Masahiro Kawase is a 48-year-old office worker who suffered a stroke six years ago and is paralyzed on his left side. However, in Saitama Prefecture custom dictates that everyone who rides an escalator stands on the left and walks – or in some cases runs – up the right side.
This makes what ought to be a normal commute for Kawase a harrowing experience. When boarding the escalator he must grab the right side handrail, steady himself, then slide over to the left. He also must do all this before others shove him and shout at him to get out of the way.
Now, however, Kawase and others like him may find some relief in Saitama’s new ordinance that was passed on March 26 to prohibit any movement while riding escalators. The ordinance, which will take effect next October, also requires places with escalators to put signage asking riders to refrain from walking or running on the machines.
▼ As seen in this news report, some make-shift signs have already gone up, but people are still running.
While consideration for people like Kawase is one of the motivating factors for this ordinance, Saitama is also hoping to help curb the roughly 775 escalator injuries that happen a year in Japan, a little over half of which are caused by not standing still and holding handrails.
NHK spoke with Edogawa University Professor Emeritus Masakazu Toki, who said that the custom began during the bubble era when work efficiency took precedence over consideration for weaker people. “Manners are usually created through people’s behavior and thinking,” said Professor Toki, “so it’s a little disappointing that this time they need to be stipulated in an ordinance. However, there have been calls for this for over 10 years and little has changed, so I appreciate that this was established. The ordinance respects autonomy rather than surveillance and penalties.”
As Prof. Toki said, like with other ordinances that made headlines in the past, there are no punishments for violating them. The goal instead is to put the matter at the forefront and hope people take the time to consider it and change their behavior accordingly. That might not sound so effective, but in some cases it has been enough to create significant change in the past.
Most comments about the news generally support not walking on escalators, but some people took issue with making a law out of it in this way.
“Next time I see someone blocking the escalator, I’ll know they’re from Saitama.”
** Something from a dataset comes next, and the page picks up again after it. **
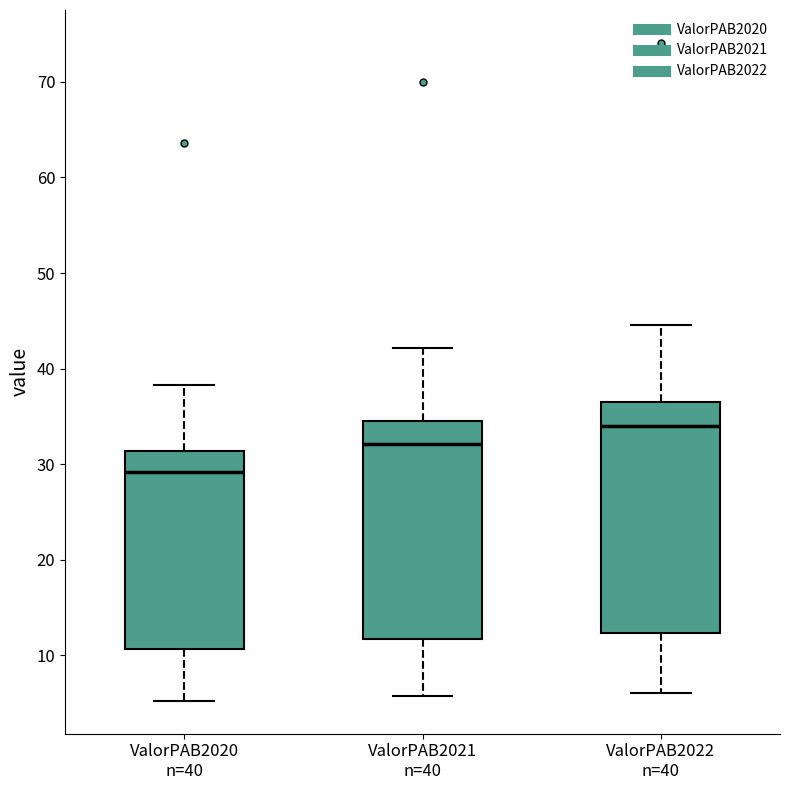

Where does the upper whisker of the box for ValorPAB2020 n=40 end on the y-axis? The values are not printed on the chart, so give them approximately, as read against the axis.

38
“Great job Saitama! If you want to walk, use the stairs.”
“I don’t know. This problem won’t be solved until it’s nationwide.”
“I don’t really understand ordinances. What do they do?”
“I’m always worried when riding with my child that someone will rush by and knock them over. I hope this spreads.”
“I admit I run up sometimes, but I still think this is a good idea. If you can run, then you can use the stairs.”
“Just make all escalators wide enough for one person and watch the problem disappear.”
Changing all of the escalators in Japan is a solution, but probably more long-term than some people want to see. However, a similar effect might come about naturally anyway.
With Japan’s aging society where already one in four women is over 70, the balance of escalator climbers versus escalator riders will surely continue to shift. As Prof. Toki mentioned, the culture of escalator-climbing came about naturally at a time when the number of young business people rose sharply. Now, as we enter the age where the population is dominated by the elderly, what’s considered appropriate on escalators could also change naturally.